More Inklings: Video Transcoding
Let’s be honest—smooth video playback probably isn’t what springs to mind when you picture the melding of CPU and GPU resources onto a single die. You, like us, are looking for a more compelling application able to show off the strengths of both previously-separate worlds working together on a parallelized task. Video transcoding would be the perfect fit.
Unfortunately, Intel took a lot of the wind out of AMD’s sails with its introduction of Quick Sync, explicitly designed to accelerate decode and encode.

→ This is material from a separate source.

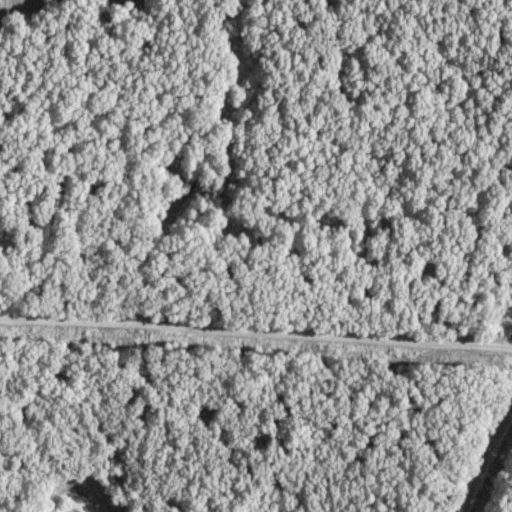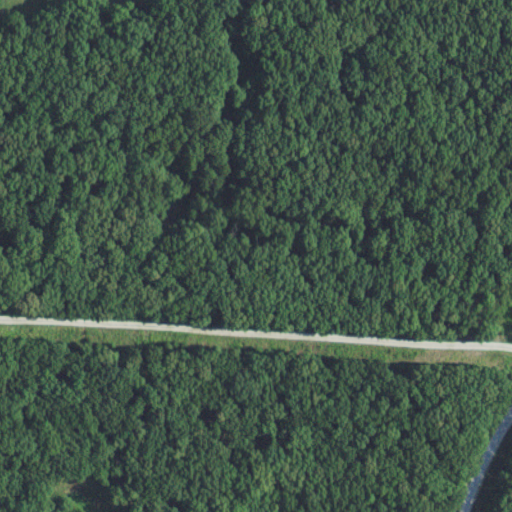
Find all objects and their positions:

Found on ultra-low voltage Sandy Bridge processors that dip down to 17 W, this functionality doesn’t come cheap—the least-expensive SKU (Intel’s Core i5-2537M) costs $250 for the processor alone. But its performance in this sort of workload is compelling. In contrast, Brazos-based platforms should be found for less than $500 for the entire netbook/nettop. Motherboards with the E-350 soldered on should be available for less than $100. Comparing Zacate to Sandy Bridge consequently really isn’t fair.

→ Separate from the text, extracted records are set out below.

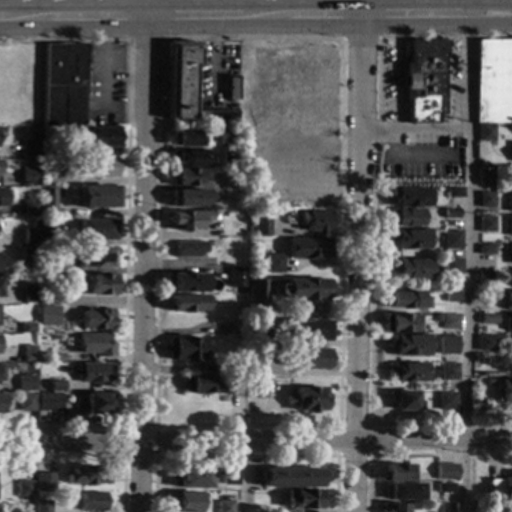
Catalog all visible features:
road: (145, 9)
road: (365, 9)
road: (411, 17)
road: (484, 17)
road: (192, 18)
road: (262, 18)
road: (326, 18)
road: (23, 19)
road: (96, 19)
road: (378, 19)
road: (145, 40)
road: (360, 40)
road: (103, 70)
road: (397, 73)
building: (179, 80)
building: (422, 81)
building: (423, 81)
parking lot: (460, 82)
building: (492, 82)
building: (493, 82)
building: (181, 83)
building: (61, 84)
parking lot: (392, 84)
building: (61, 85)
building: (230, 88)
building: (230, 89)
building: (215, 117)
road: (415, 129)
building: (483, 133)
building: (483, 133)
building: (228, 135)
building: (100, 137)
building: (101, 137)
building: (185, 137)
building: (185, 138)
building: (29, 148)
building: (29, 148)
building: (49, 149)
building: (511, 151)
building: (228, 155)
road: (408, 156)
parking lot: (420, 156)
building: (188, 158)
building: (190, 158)
road: (258, 166)
building: (100, 168)
building: (104, 168)
parking lot: (294, 168)
building: (51, 174)
building: (26, 176)
building: (27, 176)
building: (482, 176)
building: (507, 176)
building: (508, 176)
building: (185, 177)
building: (188, 177)
building: (451, 193)
building: (231, 195)
building: (97, 196)
building: (96, 197)
building: (407, 197)
building: (409, 197)
building: (187, 198)
building: (0, 199)
building: (46, 199)
building: (190, 199)
building: (483, 199)
building: (50, 200)
building: (483, 200)
building: (508, 200)
building: (508, 201)
building: (30, 208)
building: (448, 213)
building: (404, 218)
building: (406, 218)
building: (186, 220)
building: (186, 220)
building: (313, 222)
building: (313, 222)
building: (483, 224)
building: (483, 224)
building: (508, 225)
building: (508, 226)
building: (259, 227)
building: (260, 227)
building: (95, 229)
building: (93, 230)
road: (125, 231)
building: (46, 234)
building: (30, 237)
building: (408, 239)
building: (408, 239)
building: (449, 240)
building: (449, 240)
building: (213, 244)
building: (306, 248)
building: (188, 249)
building: (188, 249)
building: (304, 249)
building: (483, 249)
building: (483, 249)
building: (508, 253)
building: (508, 254)
building: (27, 256)
building: (92, 257)
building: (93, 258)
building: (272, 263)
building: (272, 264)
road: (358, 264)
road: (467, 264)
road: (142, 265)
building: (46, 266)
building: (450, 266)
building: (450, 267)
building: (410, 269)
building: (410, 269)
building: (481, 276)
building: (234, 277)
building: (232, 278)
building: (1, 282)
building: (184, 282)
building: (185, 283)
building: (511, 283)
building: (100, 285)
building: (101, 285)
building: (301, 289)
building: (304, 289)
building: (254, 291)
building: (254, 291)
building: (46, 292)
building: (449, 294)
building: (28, 295)
building: (403, 300)
building: (403, 300)
building: (480, 301)
building: (506, 301)
building: (507, 301)
building: (185, 303)
building: (185, 303)
building: (47, 315)
building: (47, 316)
building: (435, 316)
building: (94, 319)
building: (486, 319)
building: (93, 320)
road: (306, 320)
building: (447, 322)
building: (448, 322)
building: (507, 322)
building: (508, 322)
building: (397, 324)
building: (398, 324)
building: (27, 328)
building: (236, 328)
building: (308, 331)
building: (309, 331)
building: (255, 336)
building: (497, 338)
building: (511, 338)
building: (482, 343)
building: (91, 344)
building: (93, 345)
building: (406, 345)
building: (407, 345)
building: (445, 345)
building: (446, 345)
building: (185, 348)
building: (187, 350)
building: (28, 354)
building: (54, 357)
building: (308, 357)
building: (306, 359)
building: (445, 371)
building: (92, 372)
building: (407, 372)
building: (446, 372)
building: (93, 373)
building: (408, 373)
building: (486, 382)
building: (24, 383)
building: (24, 383)
building: (200, 385)
building: (207, 385)
building: (55, 386)
building: (256, 389)
building: (503, 392)
building: (504, 392)
building: (306, 399)
building: (306, 400)
building: (402, 401)
building: (403, 401)
building: (444, 401)
building: (44, 402)
building: (48, 402)
building: (0, 403)
building: (0, 403)
building: (25, 403)
building: (26, 403)
building: (97, 403)
building: (445, 403)
building: (96, 404)
road: (488, 424)
road: (335, 425)
road: (155, 427)
road: (256, 443)
road: (511, 454)
road: (246, 455)
road: (367, 455)
road: (89, 457)
building: (444, 471)
building: (444, 472)
building: (396, 473)
building: (397, 473)
building: (85, 476)
building: (86, 476)
building: (229, 477)
road: (245, 477)
building: (189, 478)
building: (290, 478)
building: (291, 478)
building: (42, 481)
building: (191, 481)
building: (40, 484)
building: (505, 484)
building: (498, 486)
building: (443, 488)
building: (444, 488)
building: (23, 489)
building: (23, 489)
building: (404, 491)
building: (404, 492)
building: (303, 499)
building: (303, 500)
building: (91, 501)
building: (187, 501)
building: (90, 502)
building: (186, 502)
building: (41, 506)
building: (42, 506)
building: (223, 506)
building: (223, 506)
building: (501, 507)
building: (392, 508)
building: (394, 508)
building: (446, 508)
building: (508, 508)
building: (290, 511)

The compromise you make in stepping toward a more budget-friendly design is less aggressive transcode acceleration. The transcode pipeline involves reading a file in, decoding it, encoding it, and outputting it. AMD’s Zacate APU is able to accelerate the decode stage, naturally. From there, it’s able to take advantage of the fact that the GPU and CPU are on the same die to speed up the process of copying data from graphics memory to the processor. AMD markets this capability as Fast Copy Optimization.
The way it works is simple. Previously, transcoding apps used CPU instructions to copy decoded video data from a graphics card on one end of the PCI Express bus to the processor, where post-processing and encoding took place. This interaction between dissimilar memory spaces burned CPU cycles. On a modern desktop processor, that probably wasn’t a debilitating bottleneck. But in a more mobile implementation, burnt cycles not only hold back performance more noticeably, but also have an adverse impact on power consumption. Fast Copy facilitates DMA to copy the same data without using CPU cycles, freeing the two Bobcat cores to work on the encode.
Wait—encode is happening on the processor? We have 80 stream processors in a pair of SIMD engines—why not offload to those in much the same way that Intel involved its EUs in encode acceleration on Sandy Bridge? AMD does have encode acceleration available on its discrete graphics products. But the two SIMD engines on Zacate simply aren’t powerful enough to demonstrate an appreciable benefit. This functionality will be available through the Sabine platform’s Llano APU, so we’ll have to wait until later this year to see how well it works.
In the meantime, one of CyberLink’s competitors, ArcSoft, is working on its own OpenCL-based encoder that may or may not change the Brazos performance story in the near-term. CyberLink is going the OpenCL route later this year as well. But again, both companies are more likely focused on Llano, which has the GPU muscle to make encoding worth offloading to graphics.